The imbalance between supply and demand is the main thorn in the side of manufacturing. While new orders and productivity are up, the backlog of orders is also up and customer inventories dropped to 31.8% from 33% in January, both “warning signs” for Knightley. 

 

“We’re seeing really good orders, but customers are desperate. Manufacturers can’t produce quickly enough, so they’ll have cost increases that they can pass on to customers. Order books are already full, and they’re getting fuller at a time when inventories and supply chains are very strained,” Knightley said.

 

 Looking forward, all economists’ eyes will be on Russia. While the invasion of Ukraine didn’t affect February’s numbers, economists expect the surging oil prices will show in next month’s report. This geopolitical moment could prove to be a turning point for both the global and U.S. economy. 

 

“If we look at what comes out of Russia and Ukraine, there’s a lot of base metals that go into electronics, automobiles, palladium, things like that,” Peter Morici, an economist and professor at the University of Maryland, said. “All these things in time will have to be replaced…The Biden administration will have to change its policy or the economy will become unstable.”

 

Morici said Ukraine could provide an opportunity to get back into fracking, which would boost U.S. manufacturing further.

 

“The Germans can’t build enough windmills in thirty days to replace natural gas [from Russia], but we can build fracking wells to fill demand quickly,” he said.

 

Other economists agreed, arguing that the higher oil prices precipitated by the invasion might even be a positive here in the long run.

 

“We’re an energy producer, much more than we were in the ‘70s and ‘80s, and [the war in Ukraine] is going to stimulate domestic drilling activity and employment in that sector,” Knightley said.

 

In light of the current precarity of the global economy, economists think the Federal Reserve will hike interest rates more moderately this month, by 0.25% instead of 0.5%, in an effort to tamper down record-high inflation rates.

 

“The situation with Russia means caution is creeping in,” Knightley said.

 

For manufacturing, rising rates should tap the break on growth and slow demand, bringing it more into balance with supply.

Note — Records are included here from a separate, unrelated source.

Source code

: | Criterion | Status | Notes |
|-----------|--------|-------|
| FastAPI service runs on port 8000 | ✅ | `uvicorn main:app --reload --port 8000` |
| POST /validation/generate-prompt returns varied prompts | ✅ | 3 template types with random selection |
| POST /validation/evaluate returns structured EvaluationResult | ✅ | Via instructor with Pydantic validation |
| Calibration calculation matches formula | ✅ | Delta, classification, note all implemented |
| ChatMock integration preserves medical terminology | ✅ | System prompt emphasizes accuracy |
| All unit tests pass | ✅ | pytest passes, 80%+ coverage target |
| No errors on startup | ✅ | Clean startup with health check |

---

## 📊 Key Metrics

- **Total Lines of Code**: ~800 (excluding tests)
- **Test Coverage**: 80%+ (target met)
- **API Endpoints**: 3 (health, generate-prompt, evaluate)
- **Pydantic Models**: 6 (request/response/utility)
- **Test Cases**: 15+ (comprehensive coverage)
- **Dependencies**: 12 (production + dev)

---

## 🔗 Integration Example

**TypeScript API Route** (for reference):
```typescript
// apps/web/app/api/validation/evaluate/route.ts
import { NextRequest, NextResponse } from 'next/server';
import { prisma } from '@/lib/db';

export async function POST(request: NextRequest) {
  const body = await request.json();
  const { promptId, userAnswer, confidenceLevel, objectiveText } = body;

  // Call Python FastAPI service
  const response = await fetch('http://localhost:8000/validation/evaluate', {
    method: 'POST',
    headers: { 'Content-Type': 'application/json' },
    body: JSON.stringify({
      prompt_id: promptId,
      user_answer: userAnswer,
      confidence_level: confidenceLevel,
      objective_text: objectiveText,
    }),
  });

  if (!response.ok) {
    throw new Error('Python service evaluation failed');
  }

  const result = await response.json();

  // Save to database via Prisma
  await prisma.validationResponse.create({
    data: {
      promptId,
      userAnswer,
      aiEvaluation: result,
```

But an increase in short-term borrowing costs for manufacturers could trickle down to suppliers and customers, increasing costs. The key for the Fed is to curb inflation while avoiding a new recession and job loss.

 

Although the initial hike may not be aggressive, the Fed “will be very clear they’re going to raise rates a lot,” Shipley of Evercore ISI added. March’s hike won’t be a “one and done.”